Лиз была невероятной красавицей, и поэтому, когда мужчины подвозили ее поздно вечером домой с разнообразных книжно-издательских мероприятий, а делали они это регулярно, он должен был дожидаться их приезда и занимать компанию светской беседой до тех пор, пока ее спутник не убирался вон. «Никогда не оставляй меня с ними один на один», — велела она, как если бы сама не могла с легкостью найти управу на любого зарвавшегося ухажера. Одним из таких ночных спутников-визитеров оказался писатель Роальд Даль, долговязый неприятный тип с руками профессионального душителя, смотревший на него с такой ненавистью, что он твердо решил не отступать ни на шаг. Закончилось все тем, что Даль хлопнул дверью и исчез в ночи, даже с Лиз толком не попрощавшись. В другой раз в качестве кавалера явился кинокритик журнала «Нью стейтсмен» Джон Коулман, выдававший себя за завязавшего алкоголика; со словами «Это для меня» он извлек из портфеля две крепкоалкогольные бутылки. Коулман засиделся так долго, что он в конце концов не оправдал доверия Лиз и, несмотря на ее уничтожающие взгляды, пошел спать.
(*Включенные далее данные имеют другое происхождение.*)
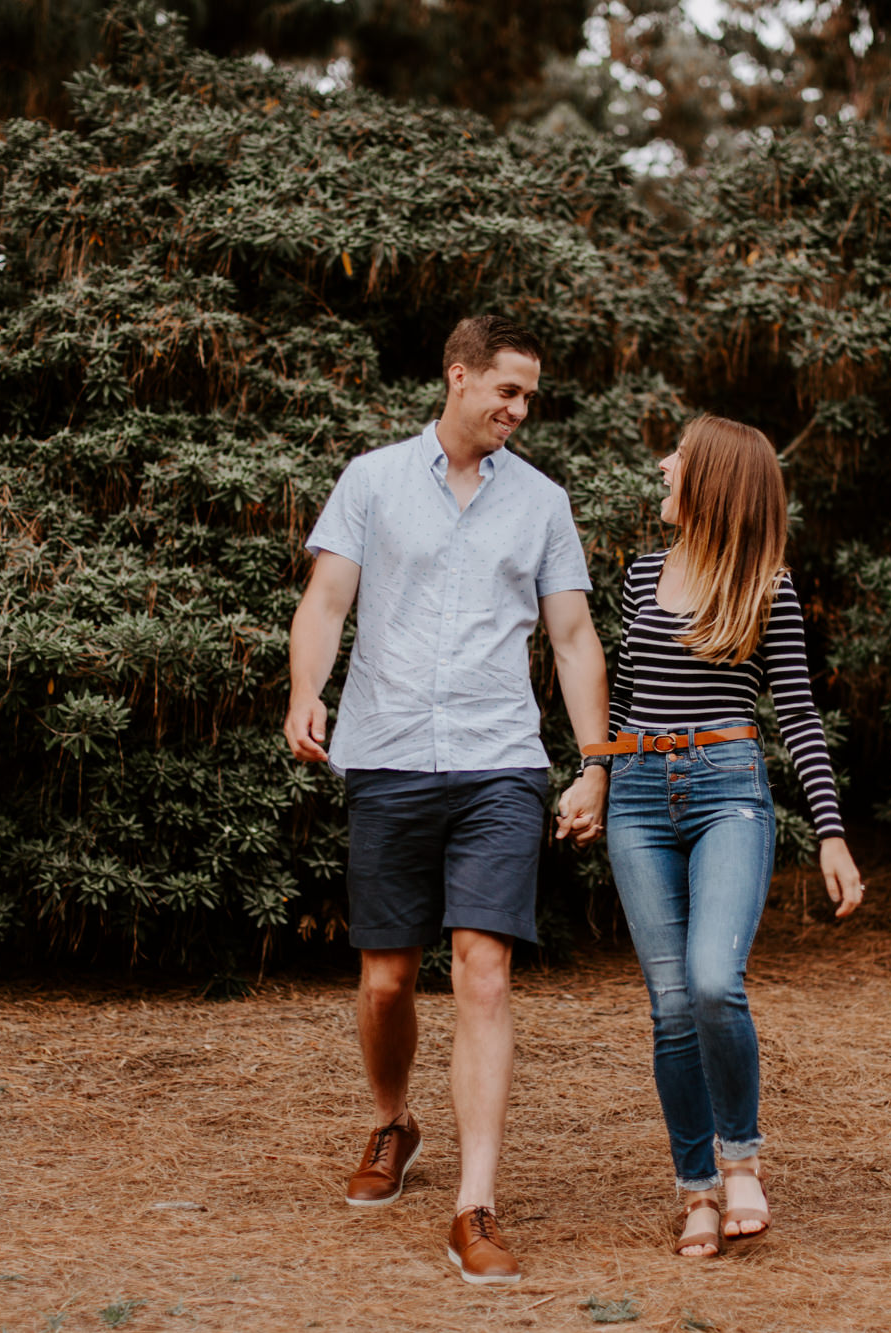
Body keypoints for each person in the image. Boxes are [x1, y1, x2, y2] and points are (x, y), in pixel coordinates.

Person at [284, 314, 611, 1286]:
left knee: (482, 973)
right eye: (505, 391)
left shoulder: (542, 503)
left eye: (528, 398)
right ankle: (393, 1123)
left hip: (498, 765)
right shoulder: (372, 480)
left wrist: (594, 760)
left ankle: (475, 1202)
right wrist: (306, 690)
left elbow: (573, 638)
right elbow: (326, 602)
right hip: (385, 756)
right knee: (385, 979)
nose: (517, 410)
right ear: (457, 376)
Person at [588, 413, 864, 1258]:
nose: (663, 465)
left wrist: (831, 831)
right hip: (636, 794)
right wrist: (593, 773)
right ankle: (695, 1189)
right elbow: (626, 698)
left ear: (712, 480)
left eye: (678, 456)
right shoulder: (639, 578)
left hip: (728, 794)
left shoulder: (765, 586)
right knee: (671, 1007)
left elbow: (799, 717)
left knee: (713, 981)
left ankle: (741, 1159)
Наутро Лиз рассказала, что Коулман прямо в гостиной сорвал с себя всю одежду и, голый, умолял ее: «Возьми же меня, я твой!» Лаской и убеждением она заставила именитого критика одеться и проводила его до входной двери.
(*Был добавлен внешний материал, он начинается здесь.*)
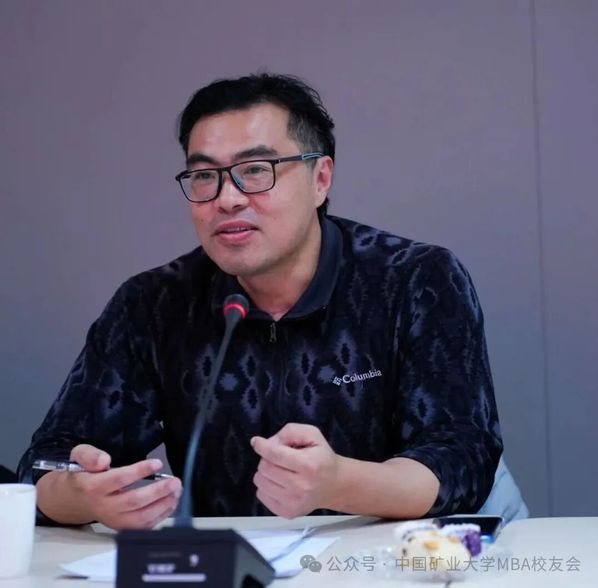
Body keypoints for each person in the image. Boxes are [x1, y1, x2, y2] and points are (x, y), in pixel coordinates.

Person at [18, 73, 503, 530]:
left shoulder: (414, 279)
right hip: (231, 563)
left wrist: (339, 483)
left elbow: (463, 458)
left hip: (392, 556)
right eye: (204, 176)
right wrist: (87, 498)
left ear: (321, 179)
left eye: (255, 170)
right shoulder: (153, 305)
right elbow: (44, 464)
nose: (227, 199)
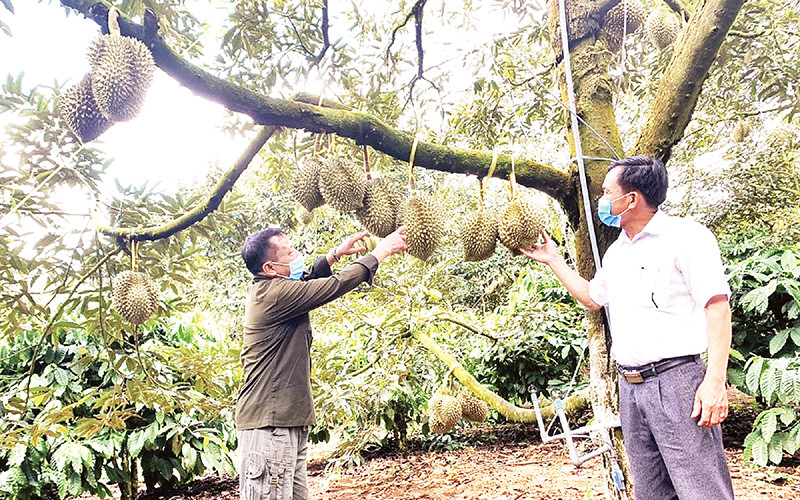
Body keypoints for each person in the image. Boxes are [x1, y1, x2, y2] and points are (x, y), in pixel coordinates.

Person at [521, 155, 734, 500]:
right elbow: (593, 297)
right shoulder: (617, 253)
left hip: (677, 381)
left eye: (607, 192)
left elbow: (717, 307)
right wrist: (554, 260)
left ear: (631, 199)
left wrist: (714, 382)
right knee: (651, 490)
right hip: (631, 387)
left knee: (701, 487)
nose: (602, 201)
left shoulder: (687, 238)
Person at [236, 225, 408, 500]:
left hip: (285, 424)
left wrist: (334, 255)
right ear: (269, 268)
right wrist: (380, 253)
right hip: (269, 428)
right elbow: (332, 286)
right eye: (290, 252)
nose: (297, 255)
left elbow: (304, 279)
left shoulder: (273, 287)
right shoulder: (274, 295)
Лиз рано вышла замуж, пожила со своим мужем Ричардом в Новой Зеландии и Бразилии, родила сына и дочь, поработала моделью, ушла от мужа и уехала в Лондон. Бразилия осталась любовью всей ее жизни, и однажды, когда организаторы «Бразильского бала» объявили главным призом за лучший карнавальный костюм два авиабилета в Рио, она, голая, вымазалась с ног до головы белым кремом для тела и приняла скульптурную позу, а ее новый бойфренд Луис Баум, редактор главного еженедельника издательской индустрии журнала «Букселлер», одетый скульптором, в балахоне и берете и с резцом в руке возил ее на тележке по бальной зале. Разумеется, приз достался ей.
Она ушла из рекламного отдела и стала редактором приблизительно тогда же, когда он закончил «Гримуса». По ночам она спала в комнате, где он работал днем, и тайком заглядывала в его все разраставшуюся рукопись. Когда роман был готов, она его напечатала, и, таким образом, первый законченный им писательский труд стал ее первым редакторским. Когда родился Зафар, они все вместе, двумя парами, с маленьким сыном Луиса Саймоном, поехали отдыхать во Францию. Такую дружбу он порушил ради денег. Ну и кто он после этого?